» **EXTRAIT DU DOCUMENT**:
:::::
La navette spatiale, officiellement désignée système de transport spatial, se compose de trois éléments principaux : L'orbiteur, qui ressemble à un avion, est la partie dans laquelle les astronautes vivent et travaillent au cours de la mission.
Le réservoir de carburant extérieur, qui est l'élément le plus volumineux du système, n'est utilisé qu'au décollage et est largué lorsqu'il n'y a plus de carburant, ce qui prend moins de dix minutes! Le réservoir retombe alors vers la Terre et se désagrège en rentrant dans l'atmosphère.
Les deux propulseurs à poudre aident également au décollage de la navette. Ils se séparent de celle-ci à une altitude d'environ 50 kilomètres et redescendent sur Terre à l'aide de parachutes pour être récupérés, remis en état et réutilisés.
:::::
» **DONNÉES À EXAMINER**:

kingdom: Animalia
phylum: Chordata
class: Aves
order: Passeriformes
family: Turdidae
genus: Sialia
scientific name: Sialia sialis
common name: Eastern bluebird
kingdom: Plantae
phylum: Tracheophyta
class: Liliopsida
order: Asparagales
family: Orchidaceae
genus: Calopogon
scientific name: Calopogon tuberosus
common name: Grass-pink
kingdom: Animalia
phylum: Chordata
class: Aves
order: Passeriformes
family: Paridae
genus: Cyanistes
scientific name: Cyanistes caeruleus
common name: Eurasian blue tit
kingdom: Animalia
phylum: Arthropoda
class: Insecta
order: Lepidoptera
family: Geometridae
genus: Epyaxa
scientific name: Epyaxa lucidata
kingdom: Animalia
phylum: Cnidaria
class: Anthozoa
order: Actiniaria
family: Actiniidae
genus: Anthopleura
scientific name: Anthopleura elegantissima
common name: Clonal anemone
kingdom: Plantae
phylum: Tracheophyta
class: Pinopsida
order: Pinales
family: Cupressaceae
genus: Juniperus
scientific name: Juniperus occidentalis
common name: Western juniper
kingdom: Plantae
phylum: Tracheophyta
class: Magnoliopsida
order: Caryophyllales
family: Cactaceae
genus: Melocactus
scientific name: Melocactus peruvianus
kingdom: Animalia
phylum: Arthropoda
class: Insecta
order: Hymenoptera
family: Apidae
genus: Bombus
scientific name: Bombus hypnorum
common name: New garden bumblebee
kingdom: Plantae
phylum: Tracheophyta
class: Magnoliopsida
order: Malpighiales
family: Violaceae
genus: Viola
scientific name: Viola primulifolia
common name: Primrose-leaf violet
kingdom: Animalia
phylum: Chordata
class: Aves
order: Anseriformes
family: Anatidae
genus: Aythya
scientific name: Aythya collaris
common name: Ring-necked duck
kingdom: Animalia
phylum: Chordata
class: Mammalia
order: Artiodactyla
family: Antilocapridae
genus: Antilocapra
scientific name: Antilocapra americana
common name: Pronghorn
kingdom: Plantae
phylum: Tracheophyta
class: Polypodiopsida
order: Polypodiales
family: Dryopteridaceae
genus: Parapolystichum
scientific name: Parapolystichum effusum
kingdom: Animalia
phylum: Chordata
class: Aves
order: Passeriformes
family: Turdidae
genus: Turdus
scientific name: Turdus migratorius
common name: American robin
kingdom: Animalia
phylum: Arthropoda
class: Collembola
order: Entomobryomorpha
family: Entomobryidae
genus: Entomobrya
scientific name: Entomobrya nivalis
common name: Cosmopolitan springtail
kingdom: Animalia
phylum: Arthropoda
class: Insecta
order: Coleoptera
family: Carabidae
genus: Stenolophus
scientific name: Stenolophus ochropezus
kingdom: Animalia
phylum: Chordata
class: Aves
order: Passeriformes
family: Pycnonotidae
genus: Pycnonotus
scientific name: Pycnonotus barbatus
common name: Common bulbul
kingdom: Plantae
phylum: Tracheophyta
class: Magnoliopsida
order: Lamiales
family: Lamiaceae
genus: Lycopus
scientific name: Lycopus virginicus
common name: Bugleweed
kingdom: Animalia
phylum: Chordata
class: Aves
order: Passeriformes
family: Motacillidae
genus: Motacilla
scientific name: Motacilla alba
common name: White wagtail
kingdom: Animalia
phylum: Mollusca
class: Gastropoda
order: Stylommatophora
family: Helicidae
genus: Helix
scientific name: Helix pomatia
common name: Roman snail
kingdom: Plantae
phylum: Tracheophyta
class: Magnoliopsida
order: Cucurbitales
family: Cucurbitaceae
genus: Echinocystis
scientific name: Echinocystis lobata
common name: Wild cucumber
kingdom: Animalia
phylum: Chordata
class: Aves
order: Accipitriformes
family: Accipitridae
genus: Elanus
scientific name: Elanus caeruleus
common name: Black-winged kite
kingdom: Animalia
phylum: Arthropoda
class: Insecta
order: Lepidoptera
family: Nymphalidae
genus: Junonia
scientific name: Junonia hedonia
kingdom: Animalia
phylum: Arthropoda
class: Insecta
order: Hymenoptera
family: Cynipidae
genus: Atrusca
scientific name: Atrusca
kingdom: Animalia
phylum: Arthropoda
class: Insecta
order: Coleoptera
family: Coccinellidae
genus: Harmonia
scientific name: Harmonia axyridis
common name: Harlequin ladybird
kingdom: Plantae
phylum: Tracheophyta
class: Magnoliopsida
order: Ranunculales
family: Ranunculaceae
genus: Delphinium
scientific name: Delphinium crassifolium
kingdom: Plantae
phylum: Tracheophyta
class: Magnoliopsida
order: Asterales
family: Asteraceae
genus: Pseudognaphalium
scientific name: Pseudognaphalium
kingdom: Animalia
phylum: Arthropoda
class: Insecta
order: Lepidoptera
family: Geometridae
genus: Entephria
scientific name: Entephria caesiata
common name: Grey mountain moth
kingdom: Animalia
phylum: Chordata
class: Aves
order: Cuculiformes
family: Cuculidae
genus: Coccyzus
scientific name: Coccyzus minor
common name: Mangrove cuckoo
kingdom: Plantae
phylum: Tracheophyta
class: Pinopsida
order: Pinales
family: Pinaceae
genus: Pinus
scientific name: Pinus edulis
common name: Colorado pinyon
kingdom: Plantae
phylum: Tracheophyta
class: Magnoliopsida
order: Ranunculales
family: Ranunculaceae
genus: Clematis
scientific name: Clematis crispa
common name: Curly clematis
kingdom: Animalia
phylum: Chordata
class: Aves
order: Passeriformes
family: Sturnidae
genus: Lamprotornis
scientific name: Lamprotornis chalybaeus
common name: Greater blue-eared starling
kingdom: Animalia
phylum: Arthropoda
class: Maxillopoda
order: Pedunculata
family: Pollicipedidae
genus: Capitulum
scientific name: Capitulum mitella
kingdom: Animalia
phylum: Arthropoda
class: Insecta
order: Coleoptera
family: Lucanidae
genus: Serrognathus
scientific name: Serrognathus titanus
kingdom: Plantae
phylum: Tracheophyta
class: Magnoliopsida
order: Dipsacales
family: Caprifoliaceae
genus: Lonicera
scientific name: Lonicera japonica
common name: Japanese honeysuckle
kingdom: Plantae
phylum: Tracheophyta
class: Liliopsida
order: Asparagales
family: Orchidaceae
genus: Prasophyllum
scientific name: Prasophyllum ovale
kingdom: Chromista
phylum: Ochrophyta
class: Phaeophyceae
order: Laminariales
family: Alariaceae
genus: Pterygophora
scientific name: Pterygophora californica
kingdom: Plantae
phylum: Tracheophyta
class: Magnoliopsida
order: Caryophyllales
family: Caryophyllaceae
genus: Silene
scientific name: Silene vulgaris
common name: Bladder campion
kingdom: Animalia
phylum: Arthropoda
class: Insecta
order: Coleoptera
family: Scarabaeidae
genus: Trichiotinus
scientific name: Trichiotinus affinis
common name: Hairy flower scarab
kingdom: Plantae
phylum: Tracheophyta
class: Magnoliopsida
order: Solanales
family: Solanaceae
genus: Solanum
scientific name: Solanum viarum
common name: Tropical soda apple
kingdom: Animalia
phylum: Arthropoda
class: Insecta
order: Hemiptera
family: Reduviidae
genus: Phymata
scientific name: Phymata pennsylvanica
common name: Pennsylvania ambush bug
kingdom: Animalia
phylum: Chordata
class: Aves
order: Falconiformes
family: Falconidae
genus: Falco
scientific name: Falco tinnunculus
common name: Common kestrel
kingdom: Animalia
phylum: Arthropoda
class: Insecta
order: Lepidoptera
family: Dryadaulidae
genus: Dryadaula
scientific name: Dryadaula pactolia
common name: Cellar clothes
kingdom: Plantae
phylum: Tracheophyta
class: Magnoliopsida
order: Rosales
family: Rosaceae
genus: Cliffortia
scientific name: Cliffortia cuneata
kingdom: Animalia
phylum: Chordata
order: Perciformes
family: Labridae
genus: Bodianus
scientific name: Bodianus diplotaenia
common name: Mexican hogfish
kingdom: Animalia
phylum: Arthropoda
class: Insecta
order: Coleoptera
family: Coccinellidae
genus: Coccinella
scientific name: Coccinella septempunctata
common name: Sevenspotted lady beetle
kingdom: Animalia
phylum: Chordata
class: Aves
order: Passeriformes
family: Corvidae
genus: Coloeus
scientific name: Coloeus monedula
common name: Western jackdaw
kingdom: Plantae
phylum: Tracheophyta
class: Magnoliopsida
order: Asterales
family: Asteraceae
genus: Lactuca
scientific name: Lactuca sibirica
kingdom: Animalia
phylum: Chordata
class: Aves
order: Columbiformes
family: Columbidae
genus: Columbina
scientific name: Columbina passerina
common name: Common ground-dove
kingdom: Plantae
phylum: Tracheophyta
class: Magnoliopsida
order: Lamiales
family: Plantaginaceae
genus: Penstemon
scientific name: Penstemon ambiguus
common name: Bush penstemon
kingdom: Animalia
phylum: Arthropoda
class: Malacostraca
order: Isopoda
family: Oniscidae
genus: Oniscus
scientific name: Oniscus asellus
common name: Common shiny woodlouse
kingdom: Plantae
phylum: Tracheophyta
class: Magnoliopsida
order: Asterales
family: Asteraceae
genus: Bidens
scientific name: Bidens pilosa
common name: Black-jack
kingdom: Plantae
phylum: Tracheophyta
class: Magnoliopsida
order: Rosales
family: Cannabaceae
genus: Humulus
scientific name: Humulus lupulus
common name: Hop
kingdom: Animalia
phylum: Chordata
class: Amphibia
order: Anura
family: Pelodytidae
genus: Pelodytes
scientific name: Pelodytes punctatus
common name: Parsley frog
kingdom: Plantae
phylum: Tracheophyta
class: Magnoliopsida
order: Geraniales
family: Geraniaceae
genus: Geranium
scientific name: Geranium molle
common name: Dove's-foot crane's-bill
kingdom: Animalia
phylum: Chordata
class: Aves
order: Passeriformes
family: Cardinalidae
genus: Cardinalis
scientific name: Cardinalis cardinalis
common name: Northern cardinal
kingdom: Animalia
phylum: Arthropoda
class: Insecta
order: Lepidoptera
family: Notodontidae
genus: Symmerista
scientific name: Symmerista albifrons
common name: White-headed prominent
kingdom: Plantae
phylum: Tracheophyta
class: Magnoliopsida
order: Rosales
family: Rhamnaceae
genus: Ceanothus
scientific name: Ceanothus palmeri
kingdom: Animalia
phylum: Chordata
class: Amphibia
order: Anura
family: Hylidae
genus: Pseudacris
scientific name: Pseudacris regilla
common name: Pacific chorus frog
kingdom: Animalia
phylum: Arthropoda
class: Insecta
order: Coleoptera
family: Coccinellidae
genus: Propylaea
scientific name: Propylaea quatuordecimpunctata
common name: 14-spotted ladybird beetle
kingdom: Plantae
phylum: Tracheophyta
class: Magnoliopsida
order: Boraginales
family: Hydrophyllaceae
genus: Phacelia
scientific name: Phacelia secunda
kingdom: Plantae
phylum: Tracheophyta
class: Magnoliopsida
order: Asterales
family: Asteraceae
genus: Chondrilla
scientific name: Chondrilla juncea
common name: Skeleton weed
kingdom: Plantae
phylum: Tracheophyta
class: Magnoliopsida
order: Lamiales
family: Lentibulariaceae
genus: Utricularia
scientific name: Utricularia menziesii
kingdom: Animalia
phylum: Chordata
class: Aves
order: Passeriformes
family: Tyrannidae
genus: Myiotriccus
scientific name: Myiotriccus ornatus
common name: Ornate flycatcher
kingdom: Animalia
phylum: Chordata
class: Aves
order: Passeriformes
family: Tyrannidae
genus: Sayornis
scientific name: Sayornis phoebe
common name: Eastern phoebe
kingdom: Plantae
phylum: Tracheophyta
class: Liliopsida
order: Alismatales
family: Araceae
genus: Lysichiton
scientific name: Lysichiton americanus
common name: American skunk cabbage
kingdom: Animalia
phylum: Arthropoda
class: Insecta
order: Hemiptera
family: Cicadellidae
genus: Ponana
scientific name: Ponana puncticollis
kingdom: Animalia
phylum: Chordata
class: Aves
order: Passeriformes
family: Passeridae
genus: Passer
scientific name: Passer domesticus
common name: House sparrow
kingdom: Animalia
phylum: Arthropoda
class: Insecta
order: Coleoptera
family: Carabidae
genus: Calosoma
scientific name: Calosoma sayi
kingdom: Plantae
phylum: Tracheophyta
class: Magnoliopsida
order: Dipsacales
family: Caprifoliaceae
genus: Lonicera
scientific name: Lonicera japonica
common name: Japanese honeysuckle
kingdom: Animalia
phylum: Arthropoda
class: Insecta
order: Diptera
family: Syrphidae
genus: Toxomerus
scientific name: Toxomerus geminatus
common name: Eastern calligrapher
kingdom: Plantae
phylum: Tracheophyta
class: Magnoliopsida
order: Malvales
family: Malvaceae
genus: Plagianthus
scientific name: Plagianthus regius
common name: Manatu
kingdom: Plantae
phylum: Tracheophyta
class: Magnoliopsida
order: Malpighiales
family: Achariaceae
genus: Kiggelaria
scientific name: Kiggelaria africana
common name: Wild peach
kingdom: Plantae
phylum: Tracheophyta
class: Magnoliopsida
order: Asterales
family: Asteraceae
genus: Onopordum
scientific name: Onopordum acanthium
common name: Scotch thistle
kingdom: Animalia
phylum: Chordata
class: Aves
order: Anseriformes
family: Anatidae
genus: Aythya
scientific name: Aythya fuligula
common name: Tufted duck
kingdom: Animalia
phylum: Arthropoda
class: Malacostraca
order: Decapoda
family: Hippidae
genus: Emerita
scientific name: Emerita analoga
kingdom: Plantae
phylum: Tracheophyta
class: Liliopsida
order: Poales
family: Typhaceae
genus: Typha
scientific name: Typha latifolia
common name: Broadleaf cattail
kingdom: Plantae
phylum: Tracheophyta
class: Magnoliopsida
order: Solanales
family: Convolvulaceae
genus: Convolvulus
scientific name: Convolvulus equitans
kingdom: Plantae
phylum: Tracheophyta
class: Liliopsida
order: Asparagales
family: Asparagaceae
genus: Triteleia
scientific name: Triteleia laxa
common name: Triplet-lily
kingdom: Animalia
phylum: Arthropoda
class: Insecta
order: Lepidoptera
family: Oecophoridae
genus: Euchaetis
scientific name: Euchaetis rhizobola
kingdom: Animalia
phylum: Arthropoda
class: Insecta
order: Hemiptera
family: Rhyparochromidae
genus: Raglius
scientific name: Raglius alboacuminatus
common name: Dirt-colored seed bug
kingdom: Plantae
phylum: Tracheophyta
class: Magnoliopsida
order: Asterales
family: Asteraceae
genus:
:::::
Répondez à ces questions à l'aide de l'extrait du document sur la navette spatiale.
1. Dans quelle partie de la navette les astronautes vivent-ils et travaillent-ils pendant la mission ?
2. Quel élément du système est le plus volumineux ?
3. À quelle altitude environ les propulseurs à poudre se séparent-ils de la navette ?

1. Dans l'orbiteur.
2. Le réservoir de carburant extérieur.
3. À environ 50 kilomètres.